Dans un brouillard informationnel post-Covid propice au complotisme, nombre de jeunes adhérent aussi à des « fake news » médicales. L’efficacité de la chloroquine contre le Covid-19 est ainsi reconnue par un jeune sur quatre (25%) et ils sont encore plus (32%) à croire que les « vaccins à ARNm (…) causent des dommages irréversibles dans les organes vitaux des enfants ». Et dans la confusion liée à l’actualité sur le sujet, l’idée selon laquelle on peut avorter sans risque avec des plantes est, elle, partagée par un quart des jeunes (25%) et plus d’un tiers (36%) des utilisateurs pluriquotidiens des réseaux de microblogging (36%).

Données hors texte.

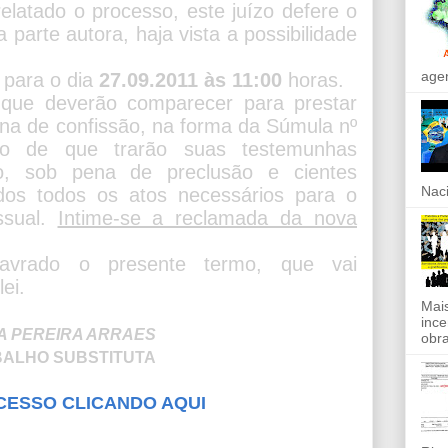
relatado o processo, este juízo defere o
parte autora, haja vista a possibilidade
agen
para o dia
27.09.2011 às 11:00
horas.
 que deverão comparecer para prestar
na de confissão, na forma da Súmula nº
 de que trarão suas testemunhas
ão, sob pena de preclusão e cientes
Naci
os todos os atos necessários para o
ssual.
Intime-se a reclamada da nova
lavrado o presente termo, que vai
ei.
Mais
ince
A PEREIRA ARRAES
obra
BALHO SUBSTITUTA
CESSO CLICANDO AQUI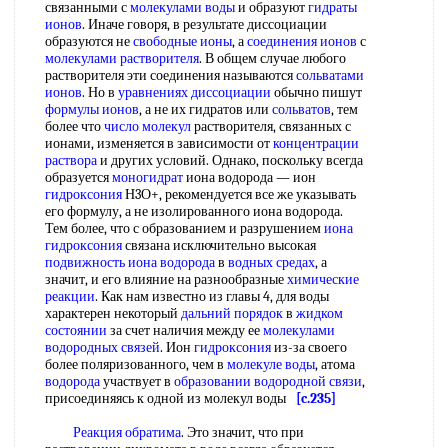
связанными с
молекулами воды
и образуют
гидраты
ионов
. Иначе говоря, в результате диссоциации
образуются не
свободные ионы
, а
соединения ионов
с
молекулами растворителя
. В общем случае любого
растворителя эти соединения называются
сольватами
ионов
. Но в
уравнениях диссоциации
обычно пишут
формулы ионов
, а не их гидратов или
сольватов
, тем
более что
число молекул
растворителя, связанных с
ионами, изменяется в зависимости от
концентрации
раствора
и других условий. Однако, поскольку всегда
образуется
моногидрат
иона водорода — ион
гидроксония
Н3О+, рекомендуется все же указывать
его формулу, а не изолированного иона водорода.
Тем более, что с образованием и разрушением
иона
гидроксония
связана исключительно высокая
подвижность иона водорода
в
водных средах
, а
значит, и его влияние на разнообразные
химические
реакции
. Как нам известно из главы 4, для воды
характерен некоторый
дальний порядок
в
жидком
состоянии
за счет наличия между ее
молекулами
водородных связей
. Ион
гидроксония
из-за своего
более поляризованного, чем в
молекуле воды
, атома
водорода
участвует в
образовании водородной связи
,
присоединяясь к одной из молекул воды
[c.235]
Реакция обратима
. Это значит, что при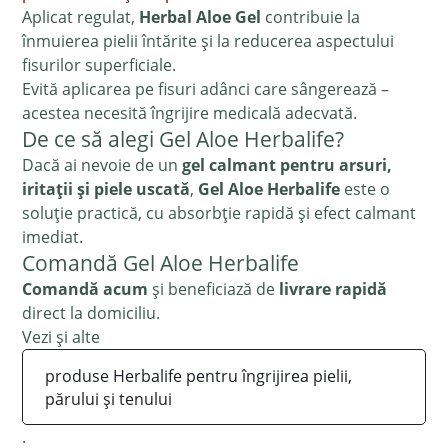
Aplicat regulat,
Herbal Aloe Gel
contribuie la
înmuierea pielii întărite și la reducerea aspectului
fisurilor superficiale.
Evită aplicarea pe fisuri adânci care sângerează –
acestea necesită îngrijire medicală adecvată.
De ce să alegi Gel Aloe Herbalife?
Dacă ai nevoie de un
gel calmant pentru arsuri,
iritații și piele uscată
,
Gel Aloe Herbalife
este o
soluție practică, cu absorbție rapidă și efect calmant
imediat.
Comandă Gel Aloe Herbalife
Comandă acum
și beneficiază de
livrare rapidă
direct la domiciliu.
Vezi și alte
produse Herbalife pentru îngrijirea pielii,
părului și tenului
.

En marge de cela, les jeunes semblent à l’inverse accorder de plus en plus de confiance dans d’autres croyances infondées scientifiquement telles que l’astrologie ou l’occultisme. Ainsi, 49% des jeunes estiment aujourd’hui que « l’astrologie est une science », contre 43% en 1999. Et sur d’autres croyances occultes, cette tendance à la hausse est encore plus nette au regard du nombre de jeunes qui croient par exemple aux esprits (48%, +8 points depuis 2004) ou en la réincarnation : 35% en 2022, soit une hausse de 15 points en seize ans. Et un clivage générationnel se dessine aussi bien dans la croyance dans les prédictions des voyants (38%, contre 12% des séniors) que dans celle liées aux envoutements et à la sorcellerie (36%, contre 20% parmi les plus de 65 ans). Aussi, les jeunes se montrent nettement plus sensibles que leurs ainés à des superstitions à caractère occulte. Globalement, 59% croient en au moins une d’entre elles, contre 21% des plus âgés. Et ce gap générationnel se retrouve sur toutes les croyances, qu’il s’agisse du mauvais œil (44%, contre 10%), dans les fantômes (23%, contre 4%), les démons (19% chez les plus jeunes, contre 8%) ou bien encore dans les marabouts (13% des 18-24 ans, contre 4%).